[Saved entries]
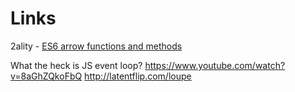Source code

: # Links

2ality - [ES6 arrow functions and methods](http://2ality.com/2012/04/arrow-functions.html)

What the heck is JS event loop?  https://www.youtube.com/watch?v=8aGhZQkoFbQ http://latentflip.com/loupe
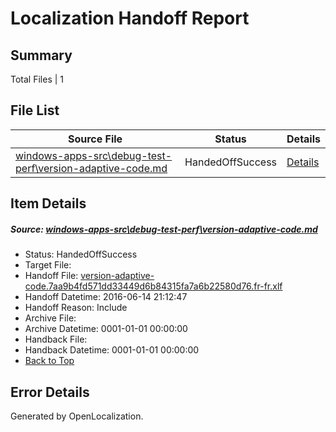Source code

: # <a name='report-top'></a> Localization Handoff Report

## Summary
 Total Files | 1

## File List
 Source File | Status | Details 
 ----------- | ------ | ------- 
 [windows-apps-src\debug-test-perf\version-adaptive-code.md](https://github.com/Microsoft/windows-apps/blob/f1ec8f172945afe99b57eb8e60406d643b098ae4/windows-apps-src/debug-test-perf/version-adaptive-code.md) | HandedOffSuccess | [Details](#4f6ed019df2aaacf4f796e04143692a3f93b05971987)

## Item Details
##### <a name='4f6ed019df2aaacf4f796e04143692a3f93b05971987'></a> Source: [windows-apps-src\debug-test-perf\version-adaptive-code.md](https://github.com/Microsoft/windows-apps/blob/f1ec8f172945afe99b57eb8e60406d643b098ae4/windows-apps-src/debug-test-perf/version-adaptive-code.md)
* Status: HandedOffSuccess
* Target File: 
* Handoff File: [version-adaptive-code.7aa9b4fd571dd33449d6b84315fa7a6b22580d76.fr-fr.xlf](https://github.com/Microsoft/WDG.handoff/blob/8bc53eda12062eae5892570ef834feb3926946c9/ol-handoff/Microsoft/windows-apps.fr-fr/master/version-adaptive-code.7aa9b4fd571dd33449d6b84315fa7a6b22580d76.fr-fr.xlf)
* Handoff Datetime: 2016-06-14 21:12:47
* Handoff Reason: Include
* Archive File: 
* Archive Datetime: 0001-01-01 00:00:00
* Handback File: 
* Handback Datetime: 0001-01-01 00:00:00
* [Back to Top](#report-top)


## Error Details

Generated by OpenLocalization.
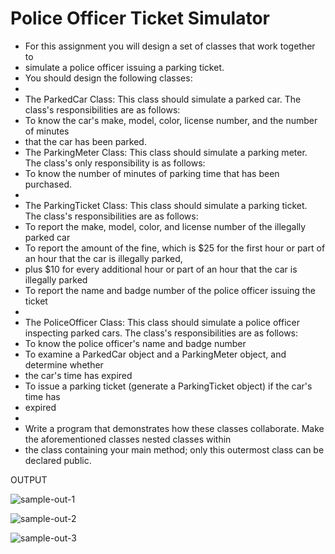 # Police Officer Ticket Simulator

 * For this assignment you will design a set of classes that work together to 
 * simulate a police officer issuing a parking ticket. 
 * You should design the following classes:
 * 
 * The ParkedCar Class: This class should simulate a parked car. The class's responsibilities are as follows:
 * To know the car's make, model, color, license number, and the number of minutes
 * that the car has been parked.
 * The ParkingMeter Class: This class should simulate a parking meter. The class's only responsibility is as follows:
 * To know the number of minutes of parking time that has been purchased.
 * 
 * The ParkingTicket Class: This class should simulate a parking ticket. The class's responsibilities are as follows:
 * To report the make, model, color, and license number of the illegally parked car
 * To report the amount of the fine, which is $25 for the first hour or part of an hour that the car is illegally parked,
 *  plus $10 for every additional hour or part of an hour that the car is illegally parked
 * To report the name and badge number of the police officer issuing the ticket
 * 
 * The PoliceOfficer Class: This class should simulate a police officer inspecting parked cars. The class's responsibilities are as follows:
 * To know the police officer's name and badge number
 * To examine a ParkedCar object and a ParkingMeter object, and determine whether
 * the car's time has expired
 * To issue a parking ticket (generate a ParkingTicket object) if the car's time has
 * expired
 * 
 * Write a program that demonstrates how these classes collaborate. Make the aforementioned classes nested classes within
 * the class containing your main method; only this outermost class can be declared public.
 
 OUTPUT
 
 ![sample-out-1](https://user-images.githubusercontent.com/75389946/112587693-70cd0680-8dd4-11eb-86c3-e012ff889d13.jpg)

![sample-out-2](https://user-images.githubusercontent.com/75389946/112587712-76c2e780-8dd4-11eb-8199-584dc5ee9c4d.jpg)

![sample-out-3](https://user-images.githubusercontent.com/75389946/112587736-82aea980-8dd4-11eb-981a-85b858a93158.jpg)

Task: Reproduce the lines above starting at the one with "Handback Datetime: 0001-01-01 00:00:00" and ending at the one with "ParkedCar Class: This", both included, exactly and with no pictures.

Task result:
* Handback Datetime: 0001-01-01 00:00:00
* [Back to Top](#report-top)


## Error Details

Generated by OpenLocalization.
 # Police Officer Ticket Simulator

 * For this assignment you will design a set of classes that work together to 
 * simulate a police officer issuing a parking ticket. 
 * You should design the following classes:
 * 
 * The ParkedCar Class: This class should simulate a parked car. The class's responsibilities are as follows:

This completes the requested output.